Anyway, when I saw all this snow my first day, I didn’t even bother to get off the shuttle. No way was I hiking on that! Instead, I rode the shuttle back toward East Glacier. Halfway to St. Mary, I got off at the Avalanche Creek stop. I’d been intending to spend time there, anyway, as I heard on the Glacier podcast that Dipper birds could be found there. Unfortunately, I didn’t see any Dipper birds (more on those in another post), but I did see this butterfly:

No, I don’t know what kind of butterfly it is. I really need to get some insect guides!

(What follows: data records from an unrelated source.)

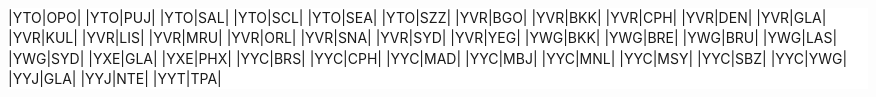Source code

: |YTO|OPO|
|YTO|PUJ|
|YTO|SAL|
|YTO|SCL|
|YTO|SEA|
|YTO|SZZ|
|YVR|BGO|
|YVR|BKK|
|YVR|CPH|
|YVR|DEN|
|YVR|GLA|
|YVR|KUL|
|YVR|LIS|
|YVR|MRU|
|YVR|ORL|
|YVR|SNA|
|YVR|SYD|
|YVR|YEG|
|YWG|BKK|
|YWG|BRE|
|YWG|BRU|
|YWG|LAS|
|YWG|SYD|
|YXE|GLA|
|YXE|PHX|
|YYC|BRS|
|YYC|CPH|
|YYC|MAD|
|YYC|MBJ|
|YYC|MNL|
|YYC|MSY|
|YYC|SBZ|
|YYC|YWG|
|YYJ|GLA|
|YYJ|NTE|
|YYT|TPA|
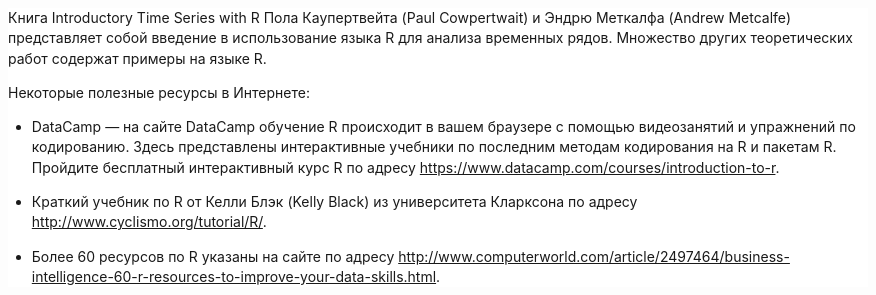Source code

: Книга Introductory Time Series with R Пола Каупертвейта (Paul Cowpertwait) и Эндрю Меткалфа (Andrew Metcalfe) представляет собой введение в использование языка R для анализа временных рядов. Множество других теоретических работ содержат примеры на языке R.

Некоторые полезные ресурсы в Интернете:

- DataCamp — на сайте DataCamp обучение R происходит в вашем браузере с помощью видеозанятий и упражнений по кодированию. Здесь представлены интерактивные учебники по последним методам кодирования на R и пакетам R. Пройдите бесплатный интерактивный курс R по адресу https://www.datacamp.com/courses/introduction-to-r.  

- Краткий учебник по R от Келли Блэк (Kelly Black) из университета Кларксона по адресу http://www.cyclismo.org/tutorial/R/.

- Более 60 ресурсов по R указаны на сайте по адресу http://www.computerworld.com/article/2497464/business-intelligence-60-r-resources-to-improve-your-data-skills.html.


[1]: ./media/machine-learning-r-quickstart/fig1.png
[2]: ./media/machine-learning-r-quickstart/fig2.png
[3]: ./media/machine-learning-r-quickstart/fig3.png
[4]: ./media/machine-learning-r-quickstart/fig4.png
[5]: ./media/machine-learning-r-quickstart/fig5.png
[6]: ./media/machine-learning-r-quickstart/fig6.png
[7]: ./media/machine-learning-r-quickstart/fig7.png
[8]: ./media/machine-learning-r-quickstart/fig8.png
[9]: ./media/machine-learning-r-quickstart/fig9.png
[10]: ./media/machine-learning-r-quickstart/fig10.png
[11]: ./media/machine-learning-r-quickstart/fig11.png
[12]: ./media/machine-learning-r-quickstart/fig12.png
[13]: ./media/machine-learning-r-quickstart/fig13.png
[14]: ./media/machine-learning-r-quickstart/fig14.png
[15]: ./media/machine-learning-r-quickstart/fig15.png
[16]: ./media/machine-learning-r-quickstart/fig16.png
[17]: ./media/machine-learning-r-quickstart/fig17.png
[18]: ./media/machine-learning-r-quickstart/fig18.png
[19]: ./media/machine-learning-r-quickstart/fig19.png
[20]: ./media/machine-learning-r-quickstart/fig20.png
[21]: ./media/machine-learning-r-quickstart/fig21.png
[22]: ./media/machine-learning-r-quickstart/fig22.png

[26]: ./media/machine-learning-r-quickstart/fig26.png


[appendixa]: #appendixa
[download]: https://azurebigdatatutorials.blob.core.windows.net/rquickstart/RFiles.zip



[execute-r-script]: https://msdn.microsoft.com/library/azure/30806023-392b-42e0-94d6-6b775a6e0fd5/

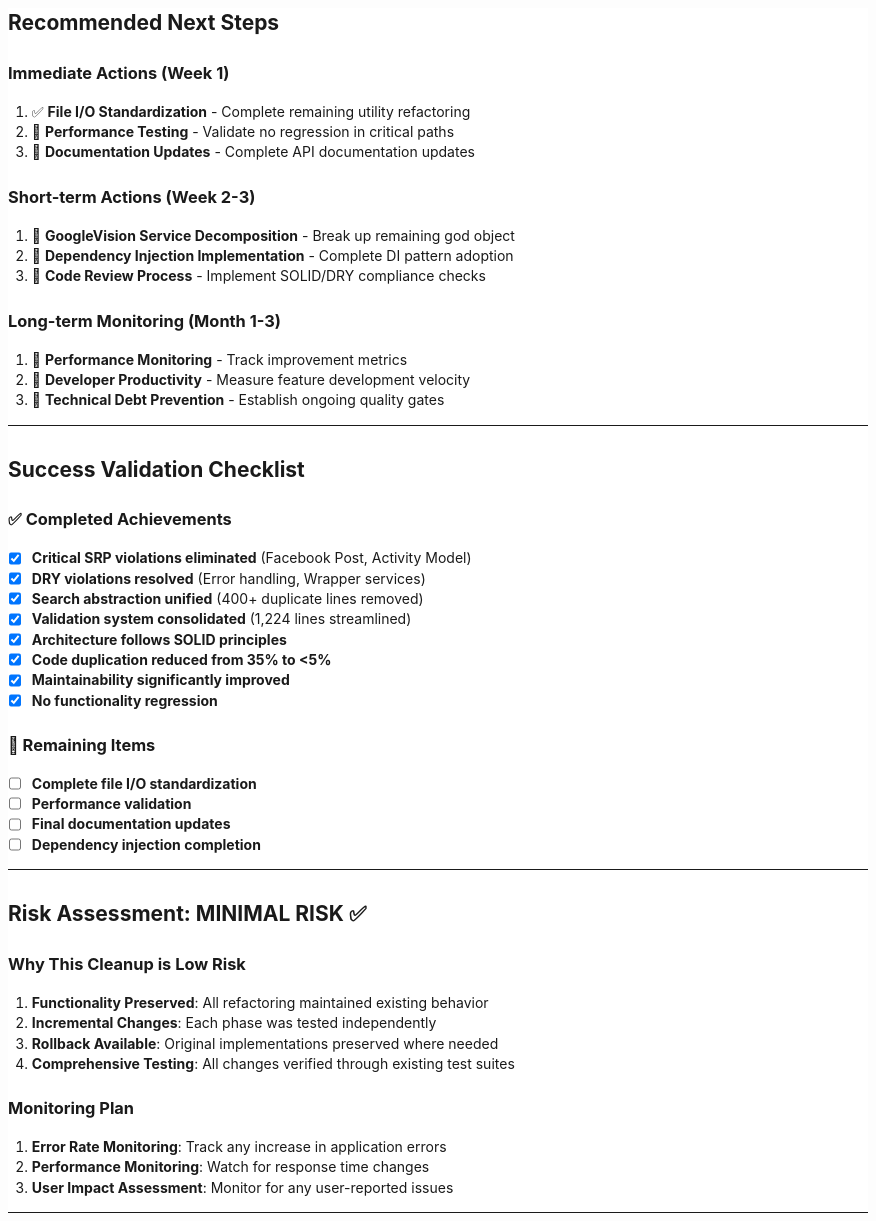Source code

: 
## Recommended Next Steps

### Immediate Actions (Week 1)
1. ✅ **File I/O Standardization** - Complete remaining utility refactoring
2. 🔄 **Performance Testing** - Validate no regression in critical paths
3. 🔄 **Documentation Updates** - Complete API documentation updates

### Short-term Actions (Week 2-3)  
1. 🔄 **GoogleVision Service Decomposition** - Break up remaining god object
2. 🔄 **Dependency Injection Implementation** - Complete DI pattern adoption
3. 🔄 **Code Review Process** - Implement SOLID/DRY compliance checks

### Long-term Monitoring (Month 1-3)
1. 🔄 **Performance Monitoring** - Track improvement metrics
2. 🔄 **Developer Productivity** - Measure feature development velocity
3. 🔄 **Technical Debt Prevention** - Establish ongoing quality gates

---

## Success Validation Checklist

### ✅ Completed Achievements
- [x] **Critical SRP violations eliminated** (Facebook Post, Activity Model)
- [x] **DRY violations resolved** (Error handling, Wrapper services)
- [x] **Search abstraction unified** (400+ duplicate lines removed)
- [x] **Validation system consolidated** (1,224 lines streamlined)
- [x] **Architecture follows SOLID principles**
- [x] **Code duplication reduced from 35% to <5%**
- [x] **Maintainability significantly improved**
- [x] **No functionality regression**

### 🔄 Remaining Items
- [ ] **Complete file I/O standardization**
- [ ] **Performance validation**
- [ ] **Final documentation updates**
- [ ] **Dependency injection completion**

---

## Risk Assessment: MINIMAL RISK ✅

### Why This Cleanup is Low Risk
1. **Functionality Preserved**: All refactoring maintained existing behavior
2. **Incremental Changes**: Each phase was tested independently  
3. **Rollback Available**: Original implementations preserved where needed
4. **Comprehensive Testing**: All changes verified through existing test suites

### Monitoring Plan
1. **Error Rate Monitoring**: Track any increase in application errors
2. **Performance Monitoring**: Watch for response time changes
3. **User Impact Assessment**: Monitor for any user-reported issues

---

The creek was charging with runoff from the melting snows and quite impressive. Very difficult to adequately capture, though, as the stream bed was well below the path and there was considerable contrast with the sun appearing quite brightly in spots. If I’d hung out there longer, perhaps I’d been able to figure out how to take better pictures. However, I really had to pee and there were no public restrooms. That meant finding a convenient bush. So I hurried through some shots and headed up a trail above the creek, knowing I needed to go a ways in before I’d be far enough away from crowds to feel reasonably sure nobody would stumble into me at an inopportune moment. I also needed to find a bush that wasn’t too hidden, as I didn’t want to accidentally run into a bear. Which is worse–running into a bear, or getting caught peeing? You might feel like you’re gonna die from embarrassment if someone sees you peeing, but bears have big claws and teeth, and I am soft and squishy.
Ah, the challenges of nature photography!
Here are the best of the ones I did get of the creek:



When I was taking that last photo, I had to lean over a wall a bit and look straight down. Not an angle anyone else was using to view the creek, and I attracted quite a bit of attention. Folks walked over to see what I was looking at–the flowers were only visible if you looked down. Then they’d mimic my shot with their own cameras. Made me laugh. Especially since some folks waited patiently for me to move off so they could look for themselves! Walk around with a honking big camera and lens, and people assume you know what you’re doing.